Opening hours: All day.
Entrance fee: Free except 75k IDR per person for optional motorbike taxi. 

Suwehan Beach

Last but not the least, Suwehan Beach is one of the best kept secrets of Nusa Penida. With a picturesque strip of white sand, crystal clear turquoise water, and a rare cone shaped rock in the sea, it is a scenic paradise far away from the typical crowds. I didn’t get a chance to go there personally yet, but it looks like one of the most beautiful beaches on the island.

The road to get to Suwehan Beach, like many other hidden gems in Nusa Penida, is bad. But the pristine serenity of the place more than makes up for it once you are there. The access to the beach involves climbing down many concrete stairs and you may encounter an occasional monkey or two on your way. If so, simply carry on ahead and try not to engage.

Suwehan Beach can only be enjoyed during low tide, so always make sure to check the current before going. The beach can completely disappear when the tides are high and you don’t want to descend all the way there to find that. If you are unsure, just ask the local warung owner at the top of the cliff.

Opening hours: All day.
Entrance fee: 5K IDR.


Apart from all these places to visit in Nusa Penida, the island of course has many other spots. If you are staying for longer or simply want more suggestions – Nyanyad Beach, Batu Siha Beach, Seganing Waterfall, Saren Cliff Viewpoint and Abangan Hills Viewpoint are some places that I also have on my list and couldn’t visit yet. The Toya Pakeh Beach next to the harbour is also nice.


Where to eat in Nusa Penida?

Nusa Penida has a lot of nice cafes and restaurants to eat at. But, most of them are close to the harbour areas instead of the tourist attractions. If you are also a foodie who likes to eat good food whilst travelling, here are some places that I would recommend checking out in Penida:

Sunny Cafe Penida: This small cafe is conveniently located next to the Banjar Nyuh Harbour. They have a huge plant-based menu along with vegetarian and non-vegetarian dishes. We stopped here for a quick lunch before our boat back to Bali and were pleasantly surprised. I especially loved their cheesy mozzarella sandwich (veggie version) and vegan tacos!

Penida Colada Beach Bar: This is a casual beachfront bar and restaurant serving both international and Indonesian delicacies. We went here for dinner and absolutely loved the vibe. They have live music every weekend and the staff look after you so nicely. The place is also made beautifully and the food is delicious too. I would love to go again during the day!

Singabu Sand Beach: It is a tastefully made beach club in the same area as all the above spots. We went here on our driver’s recommendation for lunch and although I loved the vibe of the place, the food was a hit or a miss. Most of the dishes that we ordered lacked flavour, but their Nasi Goreng was one of the best I have ever had! I would probably go back to relax in their beach club looking out to the sea, but not necessarily for the food itself.

* * * * * * * * *

• [Required actions]:
(a) Reproduce the stretch of the Nusa Penida guide from "Suwehan Beach can" through "of the cliff." word for word.
(b) Name every spot that the Nusa Penida guide says is on the author's list but was not yet visited.
(c) Write what comes next in the Nusa Penida guide, starting after its final sentence.

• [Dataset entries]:

* * * * * * * * *

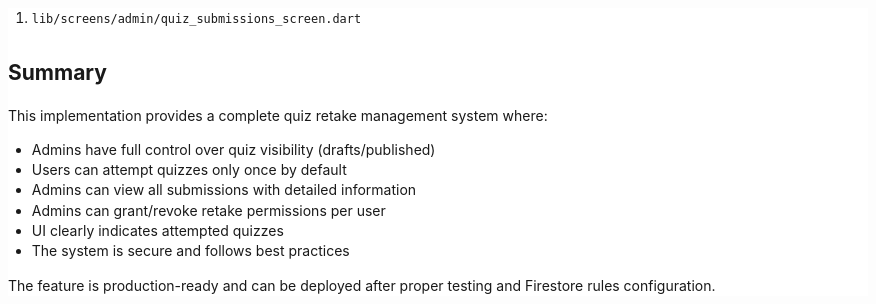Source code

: 1. `lib/screens/admin/quiz_submissions_screen.dart`

## Summary

This implementation provides a complete quiz retake management system where:

- Admins have full control over quiz visibility (drafts/published)
- Users can attempt quizzes only once by default
- Admins can view all submissions with detailed information
- Admins can grant/revoke retake permissions per user
- UI clearly indicates attempted quizzes
- The system is secure and follows best practices

The feature is production-ready and can be deployed after proper testing and Firestore rules configuration.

* * * * * * * * *

• [Results]:
(a)
Suwehan Beach can only be enjoyed during low tide, so always make sure to check the current before going. The beach can completely disappear when the tides are high and you don’t want to descend all the way there to find that. If you are unsure, just ask the local warung owner at the top of the cliff.

(b) Nyanyad Beach, Batu Siha Beach, Seganing Waterfall, Saren Cliff Viewpoint, Abangan Hills Viewpoint

(c)
Sushi Island: Sushi Island is a family-run Japanese restaurant serving good quality food, not too far from the main harbour. Everything that I tried here tasted really fresh and delicious. In fact, I was not expecting to find good Japanese food in Nusa Penida at all, but Sushi Island proved me wrong. Made and his family are really kind and serve such good quality food for an affordable price. The vegetable gyoza and avocado rolls were my favourite here!

Amarta Penida: Formerly known as Greenkubu, this place should definitely be on your list if you are looking to enjoy a beautiful view. They also have a really nice pool, lots of different seating areas, and a picturesque gate that is reminiscent of all the iconic sites in Bali like the Gate of Heaven. I didn’t find many great vegetarian options at Amarta, but absolutely loved seeing the sunset from here. 

Secret Penida Restaurant & Bar: This is another nice beachfront restaurant in Nusa Penida that you can spend the day relaxing at. They open from 7 am – 11 pm every day, so you can visit here any time of the day as per your choice. Although, I have heard that the sunsets from Secret Penida are particularly spectacular. The menu offers mostly western options.

Apart from these, there are also many other places that I had on my list but didn’t have the time to visit yet. I would love to go back and check out Cactus Beach Club, Vegan Soul and Kitchen (only accessible by scooters/on foot), The Chill Penida, Amok Sunset, Organica Fresh and Tasty Food someday.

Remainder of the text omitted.